According to CFO Pasek, somewhere between 20 percent and 25 percent of Altera’s revenues come from the compute, network, and storage business. Call it $500 million for a nice round number. This maps directly to Intel’s Data Center Group, which had $14.4 billion in sales last year. The Altera contribution is a drop in the bucket, unless you reckon that every accelerated workload costs Intel lost Xeon processor sales. Another 20 percent to 25 percent of Altera’s revenues come from companies that make embedded and defense products, but somewhere between 40 percent and 45 percent of revenues – call it a cool $1 billion – come from sales of FPGA devices to makers of telecommunications gear. This is real money to the Data Center Group, and being able to sell hybrid X86-FPGA compute to such customers could help Intel cope with the ARM vendors who are also talking up their hybrid capabilities and entering the market in earnest this year.
Intel has been willing to spend money to buy its way into the datacenter networking business, but nothing on the scale of a potential deal to buy Altera. Intel got into datacenter networking by acquiring Ethernet switch chip maker Fulcrum Microsystems for an undisclosed sum back in July 2011. (Probably in excess of the $102 million in five rounds of funding that Fulcrum took down.) Then in January 2012, Intel bought the InfiniBand switch and adapter business from QLogic for $125 million. The current 40 Gb/sec InfiniBand products are sold under the True Scale brand and are the foundation of the future Omni-Path interconnect that Intel will ship in the second half of this year. Intel followed this up with a $140 million deal in April 2012 to acquire the “Gemini” and “Aries” supercomputer interconnects from Cray, as we suspect that some of the smarts of the engineers who worked on those products (who have been under the employ of Intel for the past three years) are going into the Omni-Path line, too.

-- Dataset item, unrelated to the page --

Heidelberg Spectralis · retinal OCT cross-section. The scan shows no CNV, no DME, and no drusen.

Suffice it to say, Intel has plenty of engineering here. (Although it is not clear if Intel is yet fabbing its acquired networking chips.)

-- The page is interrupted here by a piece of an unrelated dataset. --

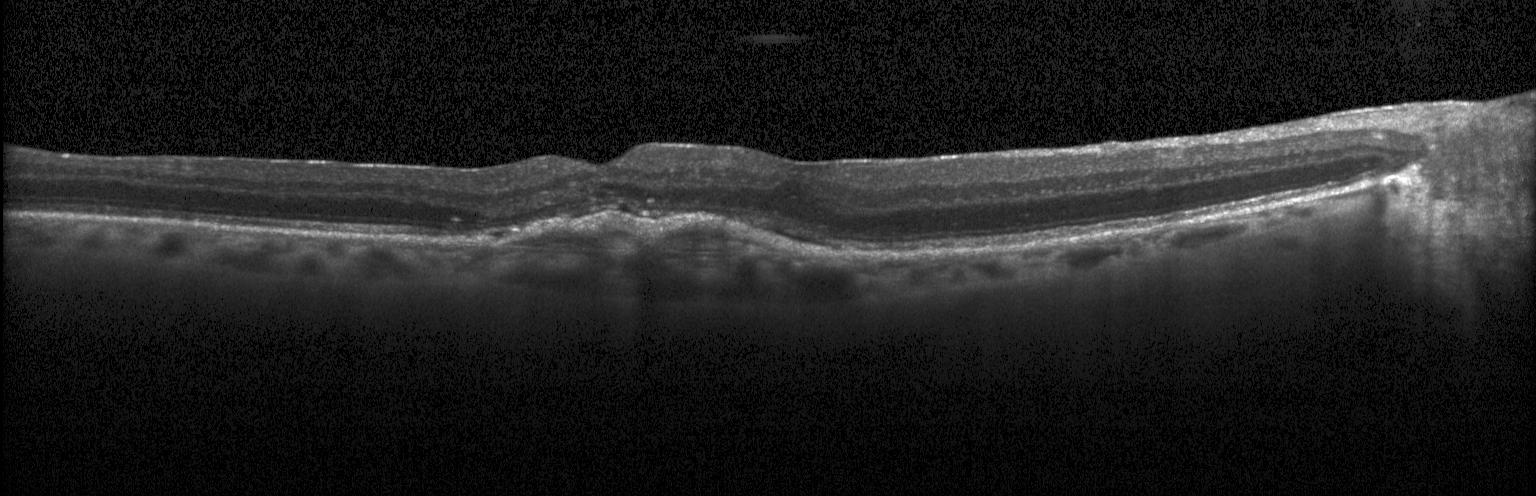

OCT line scan · macular scan. Finding: choroidal neovascularization (CNV).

Here is the funny thing about the networking and embedded markets where FPGAs sell well. Most of the ASICs that are used in the markets that compete against FPGAs are nowhere near the leading edge in terms of manufacturing processes. Take a look at this chart Pasek showed, which pits programmable logic devices of all kinds (including but not limited to FPGAs) against ASICs:
As Pasek put it, as the cost of etching fixed function devices keeps rising, the benefit of programmable logic gets even more compelling. Pasek said that the tipping point where an FPGA was the same physical size as an ASIC happened only six years ago, and that was when FPGAs hit 40 nanometers and the most common ASICs used outside of PCs and servers were at the 130 nanometer node. “We are now at three and four and soon to be five nodes ahead of most common ASICs,” Pasek explained. “The most common ASICs starts are at 90 nanometers and that is because most people can’t afford to do leading edge devices unless they have very high volumes.”

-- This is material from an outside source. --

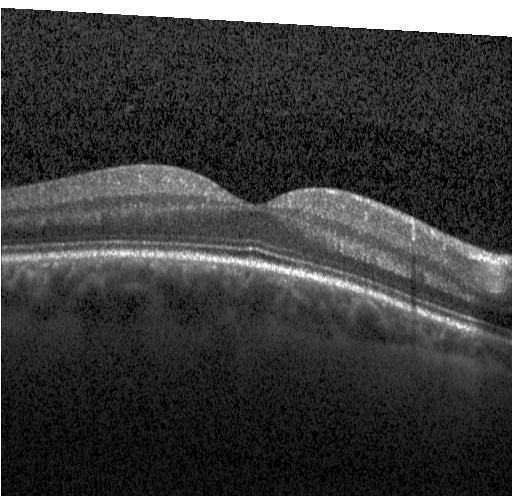

Retinal OCT cross-section showing no CNV, no DME, and no drusen.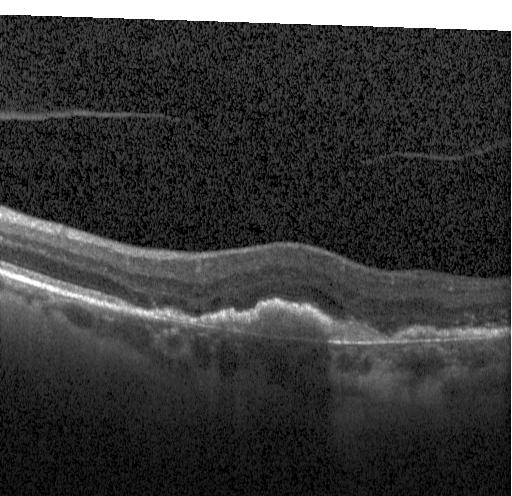
Finding: a choroidal neovascular membrane.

Unless, of course, you are Altera and you get acquired by Intel and your parent company wants to take a bigger chunk out of the $63 billion accessible market for ASICs and ASSPs (similar application-specific chips that are not technically ASICs), which dwarfs the $5 billion market for programmable logic devices. Any place one of Intel’s existing server CPUs or networking ASICs might not play, an FPGA might.